Malgré ces progrès, ce n’est que récemment que le traitement du langage naturel en tant que domaine s’est très rapidement généralisé. Selon Antoine Bosselut, au cours de la prochaine décennie, de nombreuses études s’intéresseront à certaines des capacités négatives qu’il a libérées, souvent provoquées par une mauvaise compréhension de la façon dont les algorithmes font leurs prédictions et comment ils relient les points.

«Parfois, les capacités de ces systèmes dépassent notre compréhension de ceux-ci. Par exemple, tout le monde ignore le fonctionnement en interne du modèle GPT-3, un très grand système NLP. Pour des raisons de propriété intellectuelle, il fonctionne derrière un pare-feu. Ainsi, on ne peut pas étudier ce qu’il fait, mais on l’utilise pour concevoir de futurs produits. Doit-on partager ces produits avec d’autres personnes si l’on ne comprend pas le modèle qui les soutient?», s’interroge Antoine Bosselut.

«Il y a aussi des dangers», poursuit-il, «car certaines personnes sont malveillantes. J’espère qu’au moins, si nous parvenons à savoir comment ces machines comprennent les choses, nous pourrons créer des réglementations plus nombreuses et plus efficaces pour éviter le pire dont les êtres humains sont capables.»
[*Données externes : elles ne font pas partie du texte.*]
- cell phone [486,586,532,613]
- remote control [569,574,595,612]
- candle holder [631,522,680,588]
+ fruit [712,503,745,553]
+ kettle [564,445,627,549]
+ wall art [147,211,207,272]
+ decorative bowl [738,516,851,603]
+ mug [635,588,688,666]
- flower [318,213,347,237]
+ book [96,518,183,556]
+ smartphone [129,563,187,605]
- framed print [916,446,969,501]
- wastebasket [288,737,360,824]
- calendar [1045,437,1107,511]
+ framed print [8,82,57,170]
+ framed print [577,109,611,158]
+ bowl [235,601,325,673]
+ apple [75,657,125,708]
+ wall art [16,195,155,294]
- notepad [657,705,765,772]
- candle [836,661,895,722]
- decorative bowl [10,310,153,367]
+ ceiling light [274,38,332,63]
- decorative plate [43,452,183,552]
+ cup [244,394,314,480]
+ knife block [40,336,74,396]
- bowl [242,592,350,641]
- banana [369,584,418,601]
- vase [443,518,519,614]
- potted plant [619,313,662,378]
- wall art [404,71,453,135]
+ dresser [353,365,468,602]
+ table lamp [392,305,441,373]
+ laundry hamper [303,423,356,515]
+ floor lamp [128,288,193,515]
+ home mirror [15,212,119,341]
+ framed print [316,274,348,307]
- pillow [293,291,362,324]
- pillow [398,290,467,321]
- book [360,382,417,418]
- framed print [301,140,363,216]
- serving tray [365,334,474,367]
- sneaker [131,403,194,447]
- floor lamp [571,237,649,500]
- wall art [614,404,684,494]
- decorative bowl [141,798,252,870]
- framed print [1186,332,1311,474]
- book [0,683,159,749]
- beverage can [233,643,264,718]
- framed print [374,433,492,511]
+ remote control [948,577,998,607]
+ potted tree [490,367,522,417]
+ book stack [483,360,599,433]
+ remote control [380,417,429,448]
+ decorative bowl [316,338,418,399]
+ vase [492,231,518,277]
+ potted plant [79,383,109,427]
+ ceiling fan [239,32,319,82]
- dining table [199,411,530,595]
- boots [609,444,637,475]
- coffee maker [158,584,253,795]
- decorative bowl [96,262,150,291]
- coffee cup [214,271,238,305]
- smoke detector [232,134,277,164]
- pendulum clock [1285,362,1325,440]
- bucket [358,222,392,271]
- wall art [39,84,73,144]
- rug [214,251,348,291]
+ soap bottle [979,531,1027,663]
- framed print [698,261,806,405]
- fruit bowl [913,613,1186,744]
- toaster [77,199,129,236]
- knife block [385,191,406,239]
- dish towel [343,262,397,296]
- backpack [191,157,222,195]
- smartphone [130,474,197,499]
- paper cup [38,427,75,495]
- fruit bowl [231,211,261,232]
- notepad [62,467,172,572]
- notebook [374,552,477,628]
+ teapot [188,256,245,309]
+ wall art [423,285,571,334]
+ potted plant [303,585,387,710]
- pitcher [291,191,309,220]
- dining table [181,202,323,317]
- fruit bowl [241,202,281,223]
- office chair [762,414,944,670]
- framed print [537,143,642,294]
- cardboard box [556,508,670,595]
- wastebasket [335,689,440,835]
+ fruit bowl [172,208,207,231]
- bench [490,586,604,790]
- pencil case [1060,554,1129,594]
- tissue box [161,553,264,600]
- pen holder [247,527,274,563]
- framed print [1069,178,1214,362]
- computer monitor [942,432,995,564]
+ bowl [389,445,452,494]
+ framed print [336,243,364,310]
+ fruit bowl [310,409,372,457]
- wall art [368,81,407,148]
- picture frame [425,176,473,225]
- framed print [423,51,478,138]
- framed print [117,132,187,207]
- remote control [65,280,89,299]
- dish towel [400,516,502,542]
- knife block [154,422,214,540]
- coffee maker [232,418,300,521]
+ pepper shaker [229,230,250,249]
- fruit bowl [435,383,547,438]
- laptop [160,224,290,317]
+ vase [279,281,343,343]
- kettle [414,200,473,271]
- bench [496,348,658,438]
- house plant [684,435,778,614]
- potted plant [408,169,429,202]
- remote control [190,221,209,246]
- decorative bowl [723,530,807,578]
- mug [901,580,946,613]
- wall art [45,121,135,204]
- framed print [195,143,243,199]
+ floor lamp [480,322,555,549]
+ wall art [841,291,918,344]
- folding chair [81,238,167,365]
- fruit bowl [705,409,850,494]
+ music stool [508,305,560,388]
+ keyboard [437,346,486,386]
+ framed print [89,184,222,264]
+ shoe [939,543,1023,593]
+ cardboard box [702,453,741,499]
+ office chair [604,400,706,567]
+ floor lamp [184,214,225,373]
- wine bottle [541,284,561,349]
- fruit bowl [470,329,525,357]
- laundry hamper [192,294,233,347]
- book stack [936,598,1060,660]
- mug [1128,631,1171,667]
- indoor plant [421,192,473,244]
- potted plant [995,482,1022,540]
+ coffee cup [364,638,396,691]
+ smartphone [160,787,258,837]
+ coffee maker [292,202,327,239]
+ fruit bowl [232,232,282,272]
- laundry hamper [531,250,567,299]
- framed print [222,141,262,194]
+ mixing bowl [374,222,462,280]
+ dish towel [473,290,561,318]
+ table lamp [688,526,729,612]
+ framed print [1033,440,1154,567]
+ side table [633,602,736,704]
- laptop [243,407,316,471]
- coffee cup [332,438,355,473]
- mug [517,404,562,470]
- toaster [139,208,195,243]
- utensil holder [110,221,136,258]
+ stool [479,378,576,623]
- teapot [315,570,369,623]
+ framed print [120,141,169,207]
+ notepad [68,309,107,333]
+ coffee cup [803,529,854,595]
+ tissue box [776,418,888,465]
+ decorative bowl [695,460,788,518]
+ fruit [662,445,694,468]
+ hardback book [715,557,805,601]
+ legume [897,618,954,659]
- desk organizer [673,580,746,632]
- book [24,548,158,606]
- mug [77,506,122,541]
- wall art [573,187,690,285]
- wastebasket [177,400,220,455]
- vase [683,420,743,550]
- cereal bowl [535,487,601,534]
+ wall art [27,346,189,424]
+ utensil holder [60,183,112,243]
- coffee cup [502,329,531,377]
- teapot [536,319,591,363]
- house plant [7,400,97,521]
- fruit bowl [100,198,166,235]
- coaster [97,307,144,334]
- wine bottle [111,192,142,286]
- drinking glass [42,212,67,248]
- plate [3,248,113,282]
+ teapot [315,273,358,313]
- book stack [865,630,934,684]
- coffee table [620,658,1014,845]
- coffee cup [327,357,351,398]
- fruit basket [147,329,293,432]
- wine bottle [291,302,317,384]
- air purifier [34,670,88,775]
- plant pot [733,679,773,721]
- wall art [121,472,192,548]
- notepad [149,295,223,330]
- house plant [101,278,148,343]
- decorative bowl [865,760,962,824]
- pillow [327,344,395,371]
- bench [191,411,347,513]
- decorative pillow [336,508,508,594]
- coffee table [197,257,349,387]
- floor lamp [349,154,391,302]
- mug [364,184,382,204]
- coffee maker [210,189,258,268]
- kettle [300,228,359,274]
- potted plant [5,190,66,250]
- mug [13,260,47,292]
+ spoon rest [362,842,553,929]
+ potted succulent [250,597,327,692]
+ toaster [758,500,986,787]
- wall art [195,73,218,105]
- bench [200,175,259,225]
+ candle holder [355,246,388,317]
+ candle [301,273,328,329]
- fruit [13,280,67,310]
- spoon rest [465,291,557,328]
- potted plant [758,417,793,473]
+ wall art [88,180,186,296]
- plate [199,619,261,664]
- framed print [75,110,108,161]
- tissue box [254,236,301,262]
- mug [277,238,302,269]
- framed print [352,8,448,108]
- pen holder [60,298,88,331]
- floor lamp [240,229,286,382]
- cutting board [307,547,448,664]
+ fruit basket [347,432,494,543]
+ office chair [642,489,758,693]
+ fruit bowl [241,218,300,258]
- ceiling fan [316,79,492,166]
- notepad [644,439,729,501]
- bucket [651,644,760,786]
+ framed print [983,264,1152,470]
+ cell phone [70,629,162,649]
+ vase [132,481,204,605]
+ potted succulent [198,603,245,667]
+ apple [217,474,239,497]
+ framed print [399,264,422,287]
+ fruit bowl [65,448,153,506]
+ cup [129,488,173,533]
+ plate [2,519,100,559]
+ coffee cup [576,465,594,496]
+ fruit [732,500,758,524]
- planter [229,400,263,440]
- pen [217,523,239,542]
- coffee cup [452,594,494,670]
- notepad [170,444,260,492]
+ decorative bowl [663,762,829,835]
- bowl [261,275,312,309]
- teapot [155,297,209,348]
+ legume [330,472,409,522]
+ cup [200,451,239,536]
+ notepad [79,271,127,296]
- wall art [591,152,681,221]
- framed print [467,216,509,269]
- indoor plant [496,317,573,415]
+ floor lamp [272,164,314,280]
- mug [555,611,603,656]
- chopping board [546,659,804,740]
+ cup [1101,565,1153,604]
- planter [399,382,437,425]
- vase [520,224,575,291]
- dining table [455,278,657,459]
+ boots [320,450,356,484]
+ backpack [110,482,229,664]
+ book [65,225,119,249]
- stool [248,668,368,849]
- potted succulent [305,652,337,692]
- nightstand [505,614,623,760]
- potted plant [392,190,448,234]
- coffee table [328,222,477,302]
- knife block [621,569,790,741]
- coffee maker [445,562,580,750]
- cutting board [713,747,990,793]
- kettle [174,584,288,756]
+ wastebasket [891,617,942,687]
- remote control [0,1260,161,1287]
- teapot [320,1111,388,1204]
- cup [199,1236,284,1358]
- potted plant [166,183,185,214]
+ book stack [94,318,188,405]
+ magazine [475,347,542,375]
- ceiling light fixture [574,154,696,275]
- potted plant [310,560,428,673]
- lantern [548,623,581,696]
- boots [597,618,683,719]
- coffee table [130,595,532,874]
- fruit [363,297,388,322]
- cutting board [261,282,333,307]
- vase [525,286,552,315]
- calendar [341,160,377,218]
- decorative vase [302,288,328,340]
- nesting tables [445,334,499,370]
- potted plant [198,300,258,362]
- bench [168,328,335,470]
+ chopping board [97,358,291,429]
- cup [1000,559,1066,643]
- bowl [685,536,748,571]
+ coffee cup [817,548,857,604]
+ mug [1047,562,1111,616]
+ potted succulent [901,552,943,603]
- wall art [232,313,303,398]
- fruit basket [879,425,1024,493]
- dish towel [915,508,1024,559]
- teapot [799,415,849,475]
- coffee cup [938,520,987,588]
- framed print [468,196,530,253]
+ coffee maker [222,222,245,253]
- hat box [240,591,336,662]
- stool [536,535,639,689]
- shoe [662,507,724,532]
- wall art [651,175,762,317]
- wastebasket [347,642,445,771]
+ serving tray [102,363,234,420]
«Je pense que le changement climatique est une analogie parfaite car la stratégie autour de certains contre-récits concernant les dangers de l’intelligence artificielle est similaire. Nous ne comprenons pas comment cela se produit, alors pourquoi faire des changements pour atténuer quelque chose que nous ne comprenons pas? Je me dis que, dans dix ans peut-être, nous regarderons en arrière et penserons qu’une certaine ignorance, volontaire ou non, a permis de donner un démenti plausible à certaines des pires choses que ces technologies peuvent provoquer», déclare-t-il.

Récemment, grâce à ses travaux, Antoine Bosselut a rejoint les rangs du prestigieux classement «30 under 30 Europe in Science and Healthcare» du magazine Forbes, qui le considère comme l’un des chercheurs les plus brillants et les plus influents du continent. Il s’agit d’une belle récompense pour la recherche et le leadership intellectuel qu’Antoine Bosselut entreprenait déjà. Mais ce dernier est déjà tourné vers l’avenir: «Même si je peux imaginer les opportunités que cette récompense va créer, j’aimerais penser qu’il s’agit d’un effet plutôt que d’une cause et que c’est vraiment une validation de la recherche que j’essaie de faire ici, aux côtés de personnes exceptionnelles».